TASKS TO CARRY OUT -
A. List every result that the parenting passage says "bubble parenting" fosters.
B. For each statement, say whether it agrees with the parenting passage, and quote the words that decide it. (i) Appropriate autonomy is described as a vital building block for self-confidence. (ii) The wish to ensure safety is treated as being of little importance. (iii) An excessive urge to protect is said to speed the development of self-sufficient functioning.

EXERCISE PASSAGE -
#####
A parent writes: What advice do you have for overly protective parents pushing kids to act out their whims.
Parents’ protective instincts motivate many decisions as children grow and experience all that life has to offer. The wish to ensure safety, reduce stress and monitor exposure to harsh or inappropriate realities is critically important. But sometimes the urge to protect is excessive and interrupts the healthy development of self sufficient functioning. Instead of supporting appropriate autonomy, a vital building block for self-confidence, parents erect barriers through onerous rules and age-inappropriate restrictions. Parenting becomes associated with preserving children in a restrictive bubble that curtails healthy emotional growth and life experience. Such “bubble parenting” fosters an overdependence upon others, decreased self-reliance, and most troubling, tendencies toward addictive behaviors.
#####
SUPPLIED ENTRIES -
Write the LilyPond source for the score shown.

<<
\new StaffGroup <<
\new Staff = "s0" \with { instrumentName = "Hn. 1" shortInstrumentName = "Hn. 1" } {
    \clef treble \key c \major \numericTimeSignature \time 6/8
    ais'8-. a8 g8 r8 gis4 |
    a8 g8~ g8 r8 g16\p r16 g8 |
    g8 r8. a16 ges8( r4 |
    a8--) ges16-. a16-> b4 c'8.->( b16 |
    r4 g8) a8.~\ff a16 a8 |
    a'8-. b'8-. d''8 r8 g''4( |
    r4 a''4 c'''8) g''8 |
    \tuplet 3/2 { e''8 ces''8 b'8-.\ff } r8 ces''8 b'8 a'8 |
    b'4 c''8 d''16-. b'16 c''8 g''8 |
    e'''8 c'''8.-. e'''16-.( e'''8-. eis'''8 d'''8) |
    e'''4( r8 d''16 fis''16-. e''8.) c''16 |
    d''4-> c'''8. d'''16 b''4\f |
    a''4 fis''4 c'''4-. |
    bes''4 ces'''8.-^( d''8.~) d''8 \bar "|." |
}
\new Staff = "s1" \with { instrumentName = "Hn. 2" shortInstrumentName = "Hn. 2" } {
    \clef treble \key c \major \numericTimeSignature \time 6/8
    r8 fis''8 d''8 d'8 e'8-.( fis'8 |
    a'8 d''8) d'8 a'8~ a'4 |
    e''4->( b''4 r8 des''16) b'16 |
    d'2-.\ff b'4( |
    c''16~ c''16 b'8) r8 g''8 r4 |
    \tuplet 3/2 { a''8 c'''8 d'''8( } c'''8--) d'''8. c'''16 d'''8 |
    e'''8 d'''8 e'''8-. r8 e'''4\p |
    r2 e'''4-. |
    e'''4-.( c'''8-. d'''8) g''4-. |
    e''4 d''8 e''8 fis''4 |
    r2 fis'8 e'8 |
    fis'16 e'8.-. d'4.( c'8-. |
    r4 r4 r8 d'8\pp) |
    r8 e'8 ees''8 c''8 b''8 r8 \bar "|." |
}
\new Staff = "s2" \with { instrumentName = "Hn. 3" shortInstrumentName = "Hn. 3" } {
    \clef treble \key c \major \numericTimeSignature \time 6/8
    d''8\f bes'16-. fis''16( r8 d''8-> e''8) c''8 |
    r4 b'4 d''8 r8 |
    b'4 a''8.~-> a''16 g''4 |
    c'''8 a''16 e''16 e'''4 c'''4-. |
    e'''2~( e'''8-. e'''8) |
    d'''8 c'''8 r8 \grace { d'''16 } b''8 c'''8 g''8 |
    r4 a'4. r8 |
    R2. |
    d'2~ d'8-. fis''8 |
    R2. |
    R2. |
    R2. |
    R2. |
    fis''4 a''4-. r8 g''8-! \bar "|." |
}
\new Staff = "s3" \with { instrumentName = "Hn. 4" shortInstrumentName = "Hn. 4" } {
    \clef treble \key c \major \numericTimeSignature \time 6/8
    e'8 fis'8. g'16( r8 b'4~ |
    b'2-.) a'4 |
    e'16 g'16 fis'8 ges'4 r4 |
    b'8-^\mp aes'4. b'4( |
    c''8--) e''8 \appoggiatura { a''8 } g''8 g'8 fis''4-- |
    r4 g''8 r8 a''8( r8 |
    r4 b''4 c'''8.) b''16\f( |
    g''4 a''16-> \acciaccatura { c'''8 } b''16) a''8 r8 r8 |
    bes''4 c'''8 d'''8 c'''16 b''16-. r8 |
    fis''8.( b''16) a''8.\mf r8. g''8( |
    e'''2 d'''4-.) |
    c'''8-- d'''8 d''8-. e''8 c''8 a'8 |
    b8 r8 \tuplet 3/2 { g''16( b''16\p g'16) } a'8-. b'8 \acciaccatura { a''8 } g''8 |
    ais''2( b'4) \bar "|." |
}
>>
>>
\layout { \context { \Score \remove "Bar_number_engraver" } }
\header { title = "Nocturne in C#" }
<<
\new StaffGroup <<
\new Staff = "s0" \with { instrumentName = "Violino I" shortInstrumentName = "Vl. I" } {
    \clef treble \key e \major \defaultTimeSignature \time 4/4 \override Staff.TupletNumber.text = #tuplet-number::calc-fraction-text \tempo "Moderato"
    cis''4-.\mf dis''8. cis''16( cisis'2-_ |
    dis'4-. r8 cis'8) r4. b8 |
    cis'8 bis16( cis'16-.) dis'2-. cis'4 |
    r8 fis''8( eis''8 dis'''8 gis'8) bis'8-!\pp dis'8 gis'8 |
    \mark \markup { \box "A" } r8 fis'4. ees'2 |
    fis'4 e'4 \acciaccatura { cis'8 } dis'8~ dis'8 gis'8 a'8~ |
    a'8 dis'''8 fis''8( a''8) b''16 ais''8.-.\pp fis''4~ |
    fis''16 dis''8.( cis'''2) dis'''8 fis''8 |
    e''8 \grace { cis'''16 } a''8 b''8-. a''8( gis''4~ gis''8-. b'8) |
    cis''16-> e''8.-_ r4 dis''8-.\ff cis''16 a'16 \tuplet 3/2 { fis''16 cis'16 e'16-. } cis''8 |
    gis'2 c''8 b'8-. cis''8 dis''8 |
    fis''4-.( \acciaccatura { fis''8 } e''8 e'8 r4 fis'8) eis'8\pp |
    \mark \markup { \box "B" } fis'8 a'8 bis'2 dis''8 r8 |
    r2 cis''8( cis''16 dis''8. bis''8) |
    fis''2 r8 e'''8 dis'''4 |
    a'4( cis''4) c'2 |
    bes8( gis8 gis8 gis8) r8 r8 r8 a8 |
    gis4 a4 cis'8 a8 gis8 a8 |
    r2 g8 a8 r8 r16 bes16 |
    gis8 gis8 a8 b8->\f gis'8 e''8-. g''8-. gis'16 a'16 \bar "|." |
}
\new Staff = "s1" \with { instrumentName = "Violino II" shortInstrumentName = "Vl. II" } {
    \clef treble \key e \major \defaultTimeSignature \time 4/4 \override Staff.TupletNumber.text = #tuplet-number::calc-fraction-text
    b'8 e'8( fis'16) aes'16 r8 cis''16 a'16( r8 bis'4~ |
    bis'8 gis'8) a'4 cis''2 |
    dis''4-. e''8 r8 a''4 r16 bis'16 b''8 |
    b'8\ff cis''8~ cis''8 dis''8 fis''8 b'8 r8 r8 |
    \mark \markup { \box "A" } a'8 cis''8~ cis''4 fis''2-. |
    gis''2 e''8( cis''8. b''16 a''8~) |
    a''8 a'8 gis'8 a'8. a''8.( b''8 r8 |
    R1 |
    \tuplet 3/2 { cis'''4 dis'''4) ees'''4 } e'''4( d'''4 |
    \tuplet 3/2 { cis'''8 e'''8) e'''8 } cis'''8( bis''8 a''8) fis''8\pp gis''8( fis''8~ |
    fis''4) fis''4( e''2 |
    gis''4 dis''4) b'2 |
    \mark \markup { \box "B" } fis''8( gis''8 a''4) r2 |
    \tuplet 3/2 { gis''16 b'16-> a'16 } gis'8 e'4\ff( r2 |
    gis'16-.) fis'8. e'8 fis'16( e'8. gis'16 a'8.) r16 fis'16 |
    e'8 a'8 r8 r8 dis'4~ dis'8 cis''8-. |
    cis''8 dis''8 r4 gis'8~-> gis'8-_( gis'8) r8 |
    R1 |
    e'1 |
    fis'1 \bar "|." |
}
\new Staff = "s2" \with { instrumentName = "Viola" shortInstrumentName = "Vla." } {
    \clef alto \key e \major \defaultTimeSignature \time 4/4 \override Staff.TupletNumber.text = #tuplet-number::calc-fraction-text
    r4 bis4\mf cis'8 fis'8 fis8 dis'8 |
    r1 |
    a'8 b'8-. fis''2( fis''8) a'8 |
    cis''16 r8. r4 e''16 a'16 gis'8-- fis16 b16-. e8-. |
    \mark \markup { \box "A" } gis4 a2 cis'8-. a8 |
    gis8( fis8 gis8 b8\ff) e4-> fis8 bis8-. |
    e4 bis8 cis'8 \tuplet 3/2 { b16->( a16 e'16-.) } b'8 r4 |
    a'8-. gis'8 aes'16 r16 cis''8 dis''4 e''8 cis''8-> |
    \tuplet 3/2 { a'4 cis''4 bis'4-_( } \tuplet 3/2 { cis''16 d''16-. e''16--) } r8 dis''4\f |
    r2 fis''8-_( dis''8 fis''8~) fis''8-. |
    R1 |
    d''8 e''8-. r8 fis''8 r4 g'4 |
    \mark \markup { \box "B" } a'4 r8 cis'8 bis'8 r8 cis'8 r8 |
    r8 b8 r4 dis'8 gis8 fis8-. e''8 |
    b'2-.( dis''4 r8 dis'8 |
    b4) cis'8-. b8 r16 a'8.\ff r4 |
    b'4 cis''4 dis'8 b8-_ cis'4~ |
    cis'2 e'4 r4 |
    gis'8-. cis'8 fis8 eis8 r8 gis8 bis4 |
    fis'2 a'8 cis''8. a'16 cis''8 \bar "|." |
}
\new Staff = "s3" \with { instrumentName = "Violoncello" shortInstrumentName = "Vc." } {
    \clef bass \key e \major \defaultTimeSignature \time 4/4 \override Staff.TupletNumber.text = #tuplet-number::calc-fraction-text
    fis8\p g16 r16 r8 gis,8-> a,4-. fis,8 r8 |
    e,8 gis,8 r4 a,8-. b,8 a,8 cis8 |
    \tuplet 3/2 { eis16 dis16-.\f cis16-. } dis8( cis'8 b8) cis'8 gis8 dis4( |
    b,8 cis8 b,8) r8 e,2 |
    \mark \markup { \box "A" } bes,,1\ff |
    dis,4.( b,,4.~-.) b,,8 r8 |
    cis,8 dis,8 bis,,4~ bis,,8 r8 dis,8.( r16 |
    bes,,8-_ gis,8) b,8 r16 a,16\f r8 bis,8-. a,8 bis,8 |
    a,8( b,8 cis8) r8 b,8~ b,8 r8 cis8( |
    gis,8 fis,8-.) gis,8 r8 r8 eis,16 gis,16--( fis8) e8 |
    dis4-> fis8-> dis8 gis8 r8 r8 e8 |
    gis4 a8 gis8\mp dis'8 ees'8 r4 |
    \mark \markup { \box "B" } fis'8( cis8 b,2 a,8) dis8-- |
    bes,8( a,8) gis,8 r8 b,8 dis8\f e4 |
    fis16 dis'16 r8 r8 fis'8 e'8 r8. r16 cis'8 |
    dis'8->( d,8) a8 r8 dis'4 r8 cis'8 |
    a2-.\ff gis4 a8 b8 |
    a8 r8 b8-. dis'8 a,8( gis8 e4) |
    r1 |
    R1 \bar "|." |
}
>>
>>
#####
RESPONSES IN ORDER -
A. overdependence upon others; decreased self-reliance; tendencies toward addictive behaviors

B.
(i) Yes: "a vital building block for self-confidence"
(ii) No: "is critically important"
(iii) No: "interrupts the healthy development of self sufficient functioning"